After the rain passed it was quite grimly chilly, in that bone piercing way that a cold, grey, damp spring day feels colder than a dry, sunny winter one that is, objectively speaking, colder.  The thought of toiling in the cold and the damp was not very appealing, and I thought I would go and get some growbags for the tomatoes, since I was going to need them soon.  As I approached my car I thought that the nearside front tyre was bulging oddly over the gravel.  I prodded it experimentally and it felt squishy.  Car tyres should not be yielding to the touch.  I summoned the Systems Administrator for a second opinion, who confirmed that the tyre was partially flat.

The SA had independently planned to go to Screwfix to pick up an order via the dump to drop off five bags of rubbish from clearing out the workshop, and suggested I could come too as there is a branch of The Range opposite Screwfix, and get the bags there.  As we trundled towards Clacton I said we knew we were really middle aged when we were going to the dump together and then to a DIY and homeware store.  The SA said that for the complete effect we should stop at a garden centre for a cup of tea on the way home.

The SA experimentally turned left back out on to the main road instead of going back the way we had come, to test a theory that we would be able to cut up to the industrial estate and avoid the traffic in Clacton.  Instead we found ourselves entering Holland-on-Sea.  I once went to give a woodland charity talk in Holland-on-Sea and got horribly lost on the way there because I had made the mistake of thinking I knew where Holland-on-Sea was, and instead found myself in an industrial estate.  Now we were looking for the industrial estate and had got to Holland-on-Sea.  We drove across the Holland gap, the low lying area separating Clacton from what you suddenly see are the lofty heights of Frinton, doubled round, and eventually found ourselves popping out by the Skoda garage in Little Clacton.
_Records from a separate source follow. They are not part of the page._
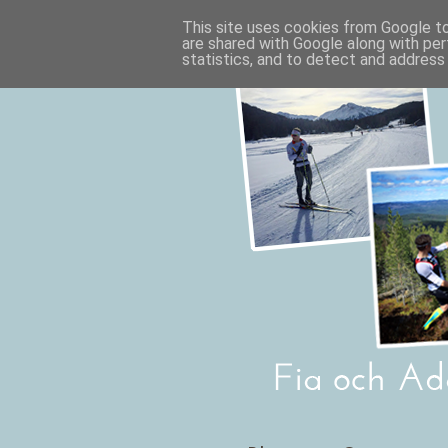
This site uses cookies from Google to 
are shared with Google along with per
statistics, and to detect and address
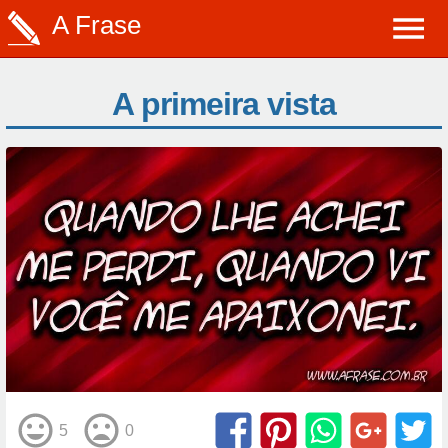
A Frase
A primeira vista
5
0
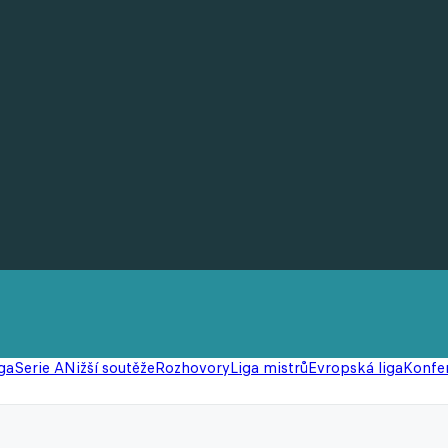
ga
Serie A
Nižší soutěže
Rozhovory
Liga mistrů
Evropská liga
Konfer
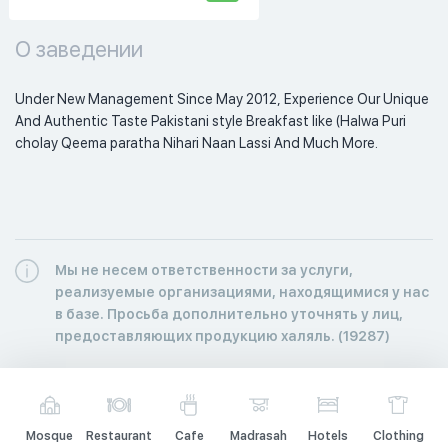
О заведении
Under New Management Since May 2012, Experience Our Unique 
And Authentic Taste Pakistani style Breakfast like (Halwa Puri 
cholay Qeema paratha Nihari Naan Lassi And Much More. 
Мы не несем ответственности за услуги,
реализуемые организациями, находящимися у нас
в базе. Просьба дополнительно уточнять у лиц,
предоставляющих продукцию халяль. (19287)
Mosque
Restaurant
Cafe
Madrasah
Hotels
Clothing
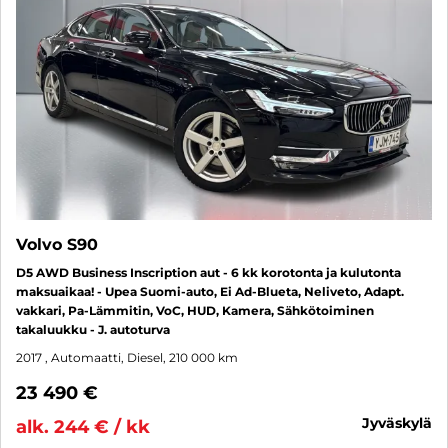
Volvo S90
D5 AWD Business Inscription aut - 6 kk korotonta ja kulutonta
maksuaikaa! - Upea Suomi-auto, Ei Ad-Blueta, Neliveto, Adapt.
vakkari, Pa-Lämmitin, VoC, HUD, Kamera, Sähkötoiminen
takaluukku - J. autoturva
2017
, Automaatti, Diesel, 210 000 km
23 490 €
jyväskylä
alk. 244 € / kk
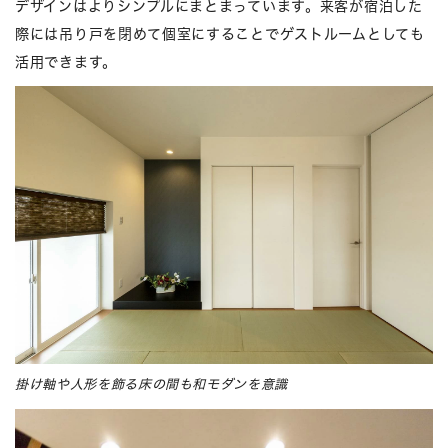
デザインはよりシンプルにまとまっています。来客が宿泊した
際には吊り戸を閉めて個室にすることでゲストルームとしても
活用できます。
掛け軸や人形を飾る床の間も和モダンを意識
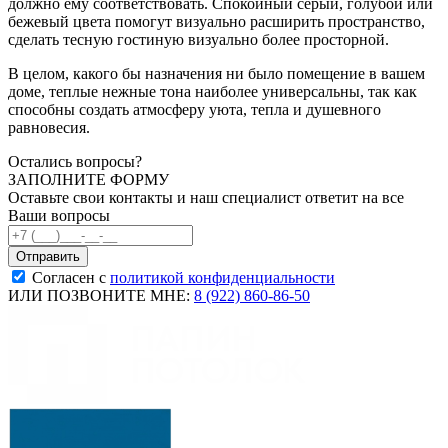
должно ему соответствовать. Спокойный серый, голубой или
бежевый цвета помогут визуально расширить пространство,
сделать тесную гостиную визуально более просторной.
В целом, какого бы назначения ни было помещение в вашем
доме, теплые нежные тона наиболее универсальны, так как
способны создать атмосферу уюта, тепла и душевного
равновесия.
Остались вопросы?
ЗАПОЛНИТЕ ФОРМУ
Оставьте свои контакты и наш специалист ответит на все
Ваши вопросы
Согласен с
политикой конфиденциальности
ИЛИ ПОЗВОНИТЕ МНЕ:
8 (922) 860-86-50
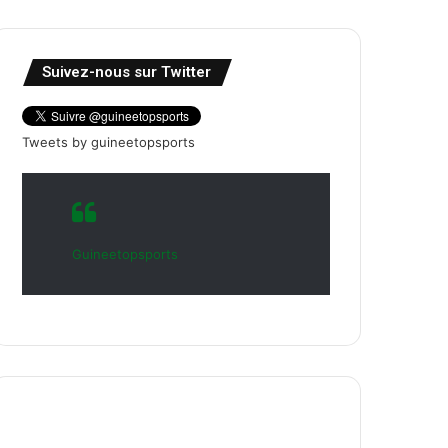
Suivez-nous sur Twitter
Tweets by guineetopsports
Guineetopsports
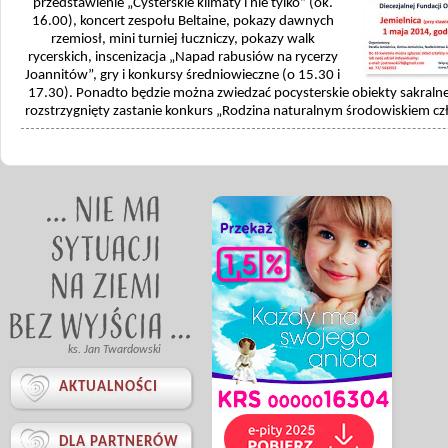
przedstawienie „Cysterskie klimaty i nie tylko” (ok.
16.00), koncert zespołu Beltaine, pokazy dawnych
rzemiosł, mini turniej łuczniczy, pokazy walk
rycerskich, inscenizacja „Napad rabusiów na rycerzy
Joannitów”, gry i konkursy średniowieczne (o 15.30 i
17.30). Ponadto będzie można zwiedzać pocysterskie obiekty sakralne
rozstrzygnięty zastanie konkurs „Rodzina naturalnym środowiskiem cz
ks. Jan Twardowski

AKTUALNOŚCI

DLA PARTNERÓW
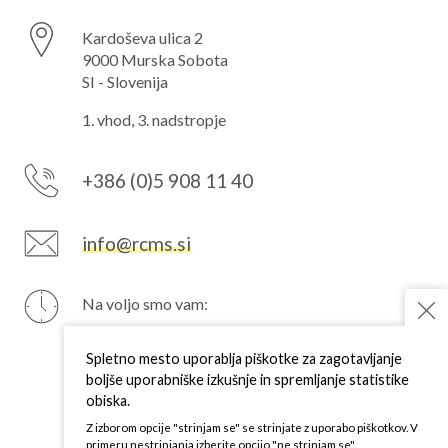
Kardoševa ulica 2
9000 Murska Sobota
SI - Slovenija
1. vhod, 3. nadstropje
+386 (0)5 908 11 40
info@rcms.si
Na voljo smo vam:
PON
7–15 h
TOR
7–15 h
Spletno mesto uporablja piškotke za zagotavljanje
SRE
7–15 h
boljše uporabniške izkušnje in spremljanje statistike
ČET
7–15 h
obiska.
PET
7–15 h
Z izborom opcije "strinjam se" se strinjate z uporabo piškotkov. V
primeru nestrinjanja izberite opcijo "ne strinjam se".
By the time we got home it had warmed up, and I started getting the pots of overwintering pelargoniums out of the greenhouse on the basis that the five day forecast gets me through to 25 May, and if there isn't frost forecast by that point then there isn't going to be any.  Some had got fresh infestations of root aphid, to my annoyance.  I checked all the plants I gave to a couple of plant sales, and they were clean, so it was disappointing to find root aphids on my display specimens.  A couple had outbreaks of sap sucking pests on their leaves, and really the sooner they are out of the greenhouse the better.

I'd volunteered to cook supper, and made a baked dish of courgette fritters layered with tomato sauce and cheese from the Two Greedy Italians book.  It is a good recipe, like a vegetarian lasagne but using layers of battered courgette slice instead of pasta, but I'd forgotten how long it took to make, what with having to fry all the fritters in batches before you can assemble it and then waiting forty minutes for it to cook in the oven.

Tomorrow I will be fantastically productive and get out there straight after breakfast, moving things out of the greenhouse and setting up my growbags, instead of fiddling around with letters and shopping and getting lost in magical mystery tours of the outskirts of Clacton.  Or perhaps not.